Living under a totalitarian regime one knows censorship in and out. One can smell it from far away and I smell it in this terror of political correctness—or, if we turn it around, in the danger of expressing different, unpopular views. While we hold freedom of expression to be one of civilization’s achievements, it has always been conditional and has had to be kept alive, at all times, by the struggle of artists and journalists. Perhaps now in the Anglophone world you’ve got to the point where political correctness—functioning as veiled censorship—is undermining freedom of expression to the point of becoming serious censorship?
Youwrite extensively in C.E.R about the #MeToo movement and how it has gained less traction in former-communist countries. And indeed, the whole chapter seems characterized both by your slight ambivalence about the movement, and your desire to downplay this ambivalence. Would you say more about these inner conflicts—as this reader saw them—please?
My ambivalence comes from all the hype around that campaign, for awareness about sexual harassment and violence. I don’t think it’s a movement, much less a “revolution” as it was swiftly proclaimed by some prominent women (not to say “stars”). It’s not a movement, not inclusive enough to become a movement, there are too many women who couldn’t afford to reveal their predators. It’s not a revolution because it takes a bit more than a proclamation to make one. I’m also ambivalent about the legal aspect of the problem, about the fact that very few lawsuits followed the accusations. I feel ambivalence too about not establishing the key difference between harassment and a violent act. It’s not the same if someone grabs your butt as if they use violence to rape you … That said, I think that #MeToo as an awareness campaign is one of the most important feminist acts that happened to women lately and I’m not ambivalent about that.
At one point in the book, regarding new Swedish laws on sexual consent, you write that, though doubtless progressive, “it is not pleasant when the state enters your bedroom, even when it is at its most benevolent, even when it wants to protect you.” Why aren’t more people saying this, do you think? And why are you?
I think that people in the West aren’t aware that such a law is intrusive. In Sweden certainly not, most people believe that their state is a benevolent authority, it’s there to make their lives better. They’ve had no bad experience, and therefore no doubt about or fear of the state. My experience and that of people living in a totalitarian regime is different and therefore I react strongly to anything I consider too much of a state intervention in privacy.
Finally, Café Europa Revisited’s last chapter is an affecting essay on Brexit, and something of a love letter to the UK. Why did you choose to finish the book with this piece?

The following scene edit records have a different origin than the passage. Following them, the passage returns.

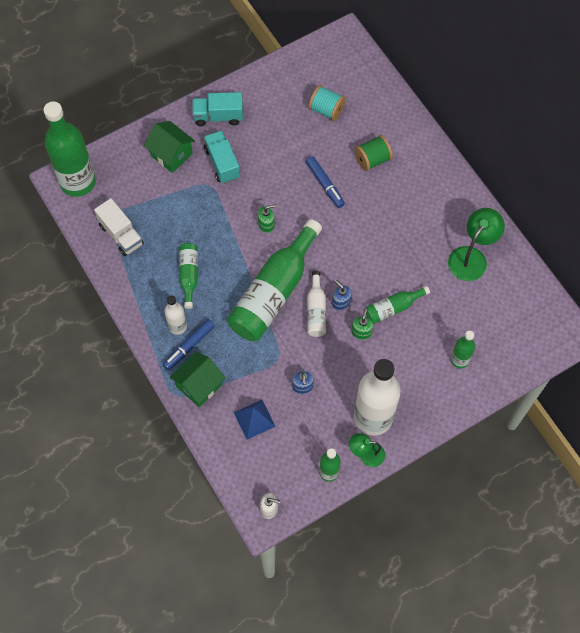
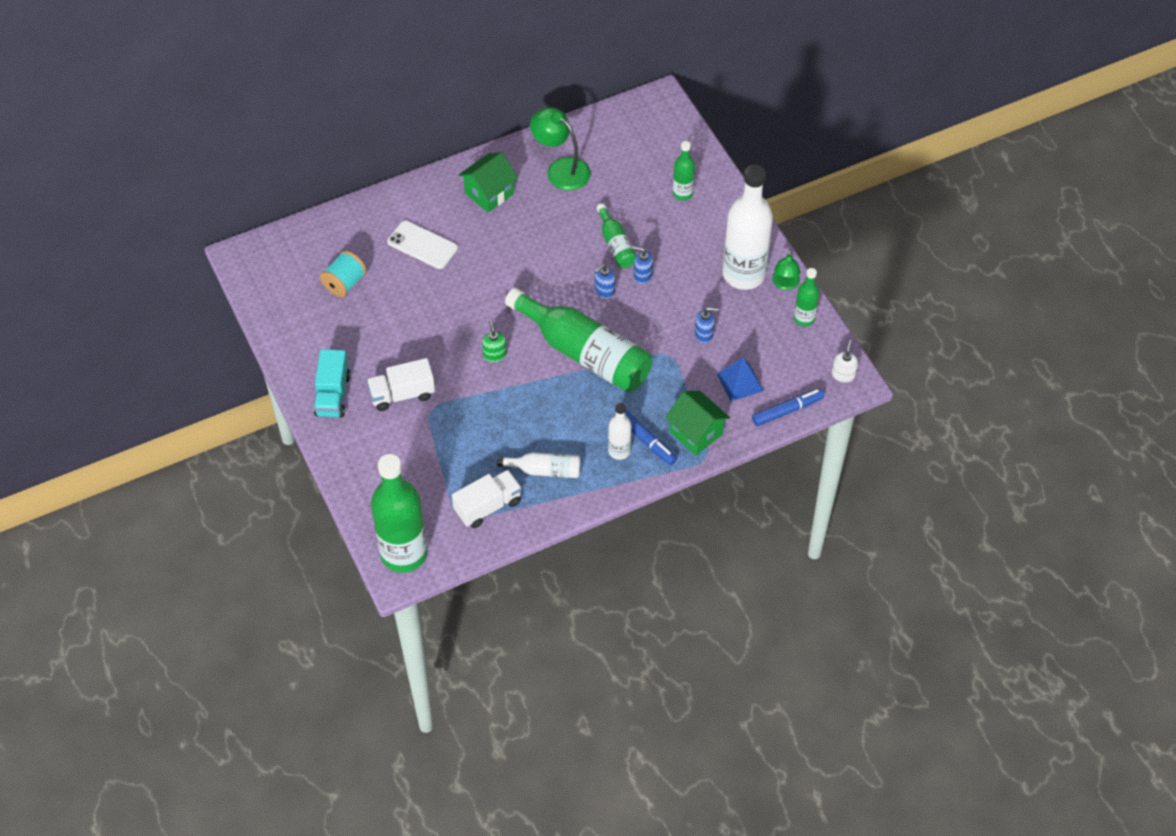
camera: 85 degrees left, 10 degrees down
green house [144,121,195,173] -> green house moved to [459,152,518,212]
green bottle [179,243,198,309] -> none
turquoise truck [204,130,240,184] -> white truck [367,358,435,411]
blue marker [306,156,345,208] -> blue marker moved to [752,388,824,426]
white bottle [307,270,326,337] -> white bottle moved to [497,452,581,478]
green soap dispenser [351,308,373,340] -> blue soap dispenser [632,246,653,284]
green spool [354,135,393,171] -> white phone [387,221,458,269]

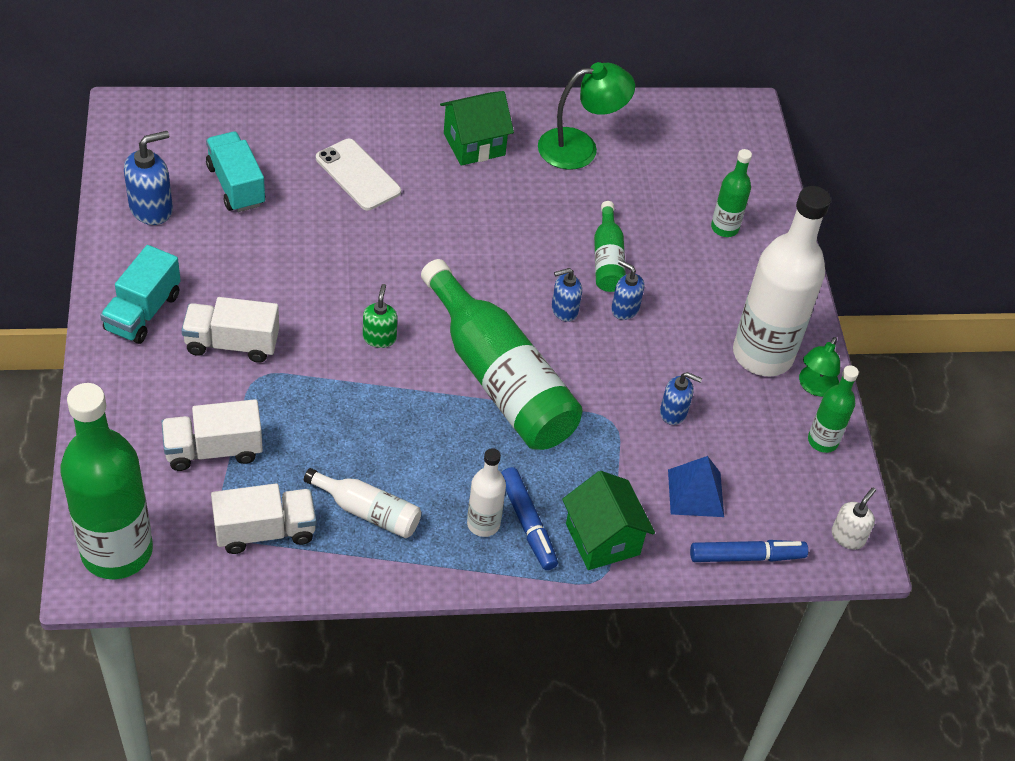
camera: 15 degrees right, 5 degrees down
turquoise spool [320,250,367,297] -> turquoise truck [206,132,265,212]
green lamp [530,108,591,191] -> green lamp turned 105 degrees clockwise [538,62,635,170]
none -> blue soap dispenser [124,131,173,225]
none -> white truck [161,399,263,471]

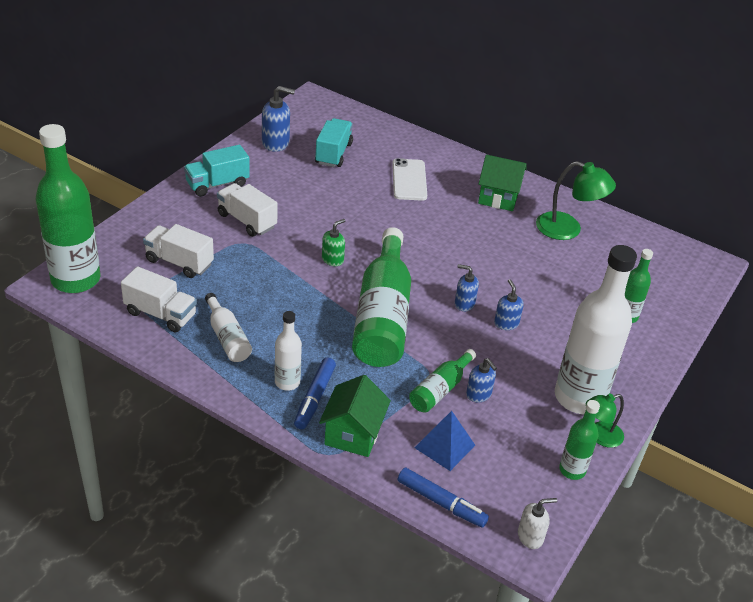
camera: 40 degrees right, 10 degrees down
green bottle [594,201,626,292] -> green bottle moved to [409,349,476,413]

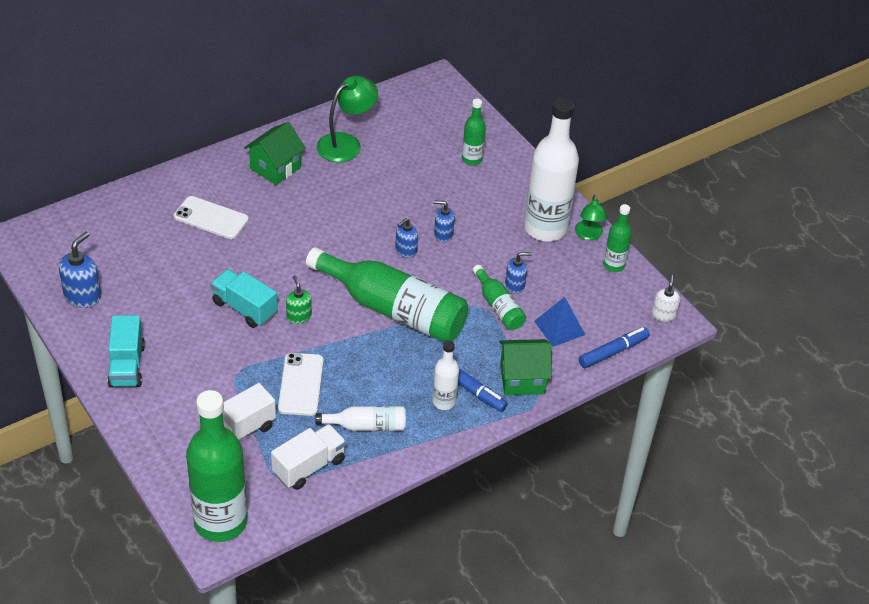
camera: 65 degrees left, 5 degrees up
white truck [217,183,278,237] -> none
turquoise truck [315,118,353,167] -> turquoise truck moved to [211,269,278,328]
green house [319,375,391,457] -> green house turned 45 degrees counterclockwise [499,339,552,395]
none -> white phone [278,353,324,416]

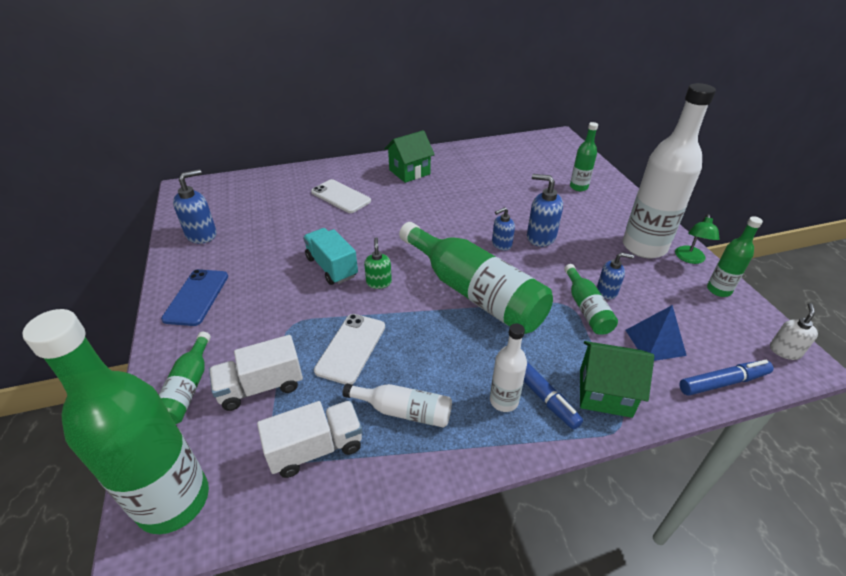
camera: 20 degrees right, 5 degrees down
turquoise truck [107,315,145,388] -> blue phone [161,269,228,326]
green lamp [317,76,378,162] -> none
blue soap dispenser [433,200,455,242] -> blue soap dispenser [527,174,563,247], size x1.58
none -> green bottle [158,332,211,424]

Brexit was a big shock, I think most of us in the rest of the EU didn’t believe it could happen and had hopes it wouldn’t until the last moment … Great Britain was and in many ways, especially culturally, still is part of the EU. You are right, my story is a love letter, my generation owes so much to that country: music, fashion, books, love for the English language, trips to London, the feeling that the world is a bigger place than our little province. The USA was faraway back then, not a place you could visit once or twice a year. Besides, we didn’t need visas for GB. My generation’s first love was not Germany or France, Italy or Spain but Great Britain, London. Beatles, Rolling Stones, Mary Quant, Monty Python—they belong to me as well as to you.